Elle intervient dans un contexte où les recherches sur les maladies post-infectieuses, notamment grâce aux travaux autour du Covid long, ont profondément renouvelé l’intérêt scientifique porté à cette maladie.

En bref : L’Assurance Maladie française publie une page officielle consacrée à l’EM/SFC, marquant une étape importante de reconnaissance institutionnelle en France.
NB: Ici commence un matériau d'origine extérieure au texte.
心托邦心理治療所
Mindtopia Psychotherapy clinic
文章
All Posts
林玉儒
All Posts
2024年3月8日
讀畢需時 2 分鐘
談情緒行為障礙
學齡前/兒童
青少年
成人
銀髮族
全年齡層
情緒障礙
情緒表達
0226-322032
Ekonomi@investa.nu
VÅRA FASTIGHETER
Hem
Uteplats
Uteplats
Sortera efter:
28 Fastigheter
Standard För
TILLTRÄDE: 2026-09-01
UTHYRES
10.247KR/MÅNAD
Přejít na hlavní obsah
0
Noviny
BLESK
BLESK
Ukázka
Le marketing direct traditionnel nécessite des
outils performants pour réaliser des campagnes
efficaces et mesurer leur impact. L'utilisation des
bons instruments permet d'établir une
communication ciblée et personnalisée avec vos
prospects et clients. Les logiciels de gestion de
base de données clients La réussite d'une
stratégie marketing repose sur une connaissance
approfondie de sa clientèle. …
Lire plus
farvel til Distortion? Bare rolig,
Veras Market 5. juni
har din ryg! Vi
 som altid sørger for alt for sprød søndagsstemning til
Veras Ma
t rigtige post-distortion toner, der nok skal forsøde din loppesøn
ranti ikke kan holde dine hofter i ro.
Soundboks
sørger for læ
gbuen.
Une histoire qui continue de s’écrire

L’histoire de l’encéphalomyélite myalgique est celle d’une maladie décrite depuis près d’un siècle, mais dont la reconnaissance scientifique, médicale et sociale a progressé avec une lenteur exceptionnelle.
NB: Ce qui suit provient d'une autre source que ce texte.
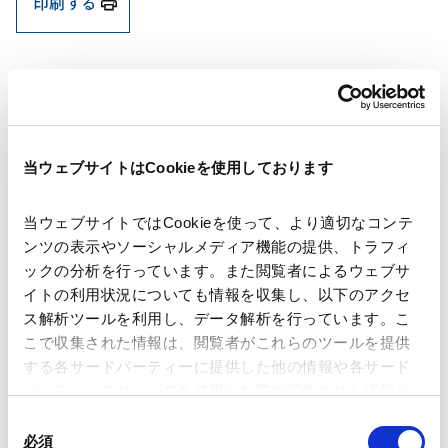
印刷する
著者
臼杵 善治
髙嵜 直子
松本 千佳
当ウェブサイトはCookieを使用しております
関連弁護士等
当ウェブサイトではCookieを使って、より適切なコンテ
ンツの表示やソーシャルメディア機能の提供、トラフィ
発行年月日
2025年1月9日
ックの分析を行っています。また閲覧者によるウェブサ
イトの利用状況についても情報を収集し、以下のアクセ
ス解析ツールを利用し、データ解析を行っています。こ
業務分野
独禁法・競争法
海外競争法
こで収集された情報は、閲覧者がこれらのツールを提供
国際通商および経済安全保障
する各サードパーティーに提供した他の情報や各サード
パーティーのサービスを使用した際に収集された情報と
組み合わされ、各サードパーティーによって使用される
同
ことがあります。
必須
意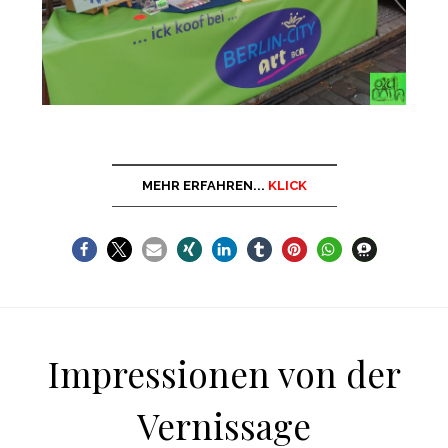
MEHR ERFAHREN...
KLICK
Impressionen von der
Vernissage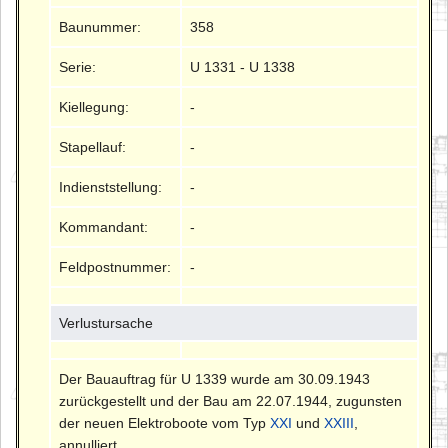
Baunummer:
358
Serie:
U 1331 - U 1338
Kiellegung:
-
Stapellauf:
-
Indienststellung:
-
Kommandant:
-
Feldpostnummer:
-
Verlustursache
Der Bauauftrag für U 1339 wurde am 30.09.1943
zurückgestellt und der Bau am 22.07.1944, zugunsten
der neuen Elektroboote vom Typ
XXI
und
XXIII
,
annulliert.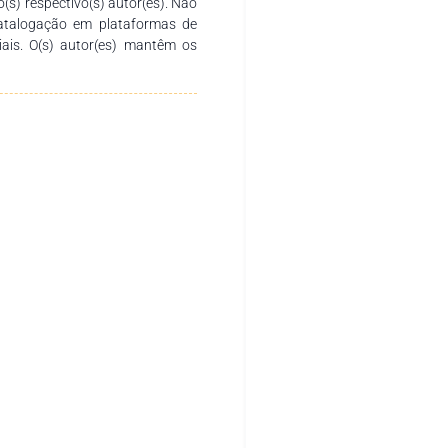
o(s) respectivo(s) autor(es). Não
catalogação em plataformas de
ciais. O(s) autor(es) mantêm os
Des premières épidémies hospitalières aux recherches actuelles sur les mécanismes immunitaires, neurologiques et énergétiques, chaque étape a permis de mieux comprendre cette maladie complexe.

Cependant, malgré ces avancées, de nombreux défis demeurent : améliorer le diagnostic, former davantage les professionnels de santé, développer des traitements efficaces et permettre à chaque personne malade d’être reconnue et accompagnée.

L’histoire de l’EM/SFC n’est pas terminée. Elle continue de s’écrire aujourd’hui.

Sources principales

Cette page historique s’appuie sur des publications médicales, institutionnelles et scientifiques reconnues afin de permettre à chacun de retrouver les sources originales.

  • Organisation mondiale de la santé (OMS) Classification internationale des maladies (CIM) – Reconnaissance de l’encéphalomyélite myalgique dans les classifications internationales.
  • Ramsay AM Travaux historiques sur l’encéphalomyélite myalgique après l’épidémie du Royal Free Hospital (1955).
  • McEvedy CP & Beard AW (1970) « Royal Free epidemic of 1955: a reconsideration » Publication proposant une interprétation différente de l’épidémie du Royal Free.
  • Holmes GP et al. (1988) « Chronic fatigue syndrome: a working case definition » Première définition opérationnelle du Chronic Fatigue Syndrome publiée par le CDC.
  • Fukuda K et al. (1994) « The chronic fatigue syndrome: a comprehensive approach to its definition and study » Critères internationaux utilisés pendant de nombreuses années pour la recherche sur le syndrome de fatigue chronique.
  • Carruthers BM et al. (2003) « Myalgic Encephalomyelitis/Chronic Fatigue Syndrome: Clinical Working Case Definition, Diagnostic and Treatment Protocols » Critères consensuels canadiens mettant notamment l’accent sur le malaise post-effort.
  • Carruthers BM et al. (2011) « International Consensus Criteria for Myalgic Encephalomyelitis » Critères internationaux recentrant la définition autour de l’encéphalomyélite myalgique.
  • Institute of Medicine / National Academy of Medicine (2015) « Beyond Myalgic Encephalomyelitis/Chronic Fatigue Syndrome: Redefining an Illness » Rapport majeur sur la reconnaissance médicale et scientifique de l’EM/SFC.
  • NICE Guideline NG206 (2021) « Myalgic encephalomyelitis (or encephalopathy)/chronic fatigue syndrome: diagnosis and management » Recommandations britanniques concernant le diagnostic et la prise en charge.
  • Organisation mondiale de la santé – CIM-11 (2021) Classification internationale des maladies – code 8E49.
  • Assurance Maladie française (2026) Page d’information officielle consacrée à l’encéphalomyélite myalgique / syndrome de fatigue chronique.

À propos de cette chronologie

L’histoire de l’EM/SFC reste un domaine en évolution. Certaines interprétations historiques font encore l’objet de discussions entre chercheurs.

Cette page a pour objectif de présenter les principales étapes connues et documentées de l’évolution des connaissances, depuis les premières observations jusqu’aux avancées actuelles.

Elle ne remplace pas les publications scientifiques originales, mais vise à rendre cette histoire accessible au plus grand nombre.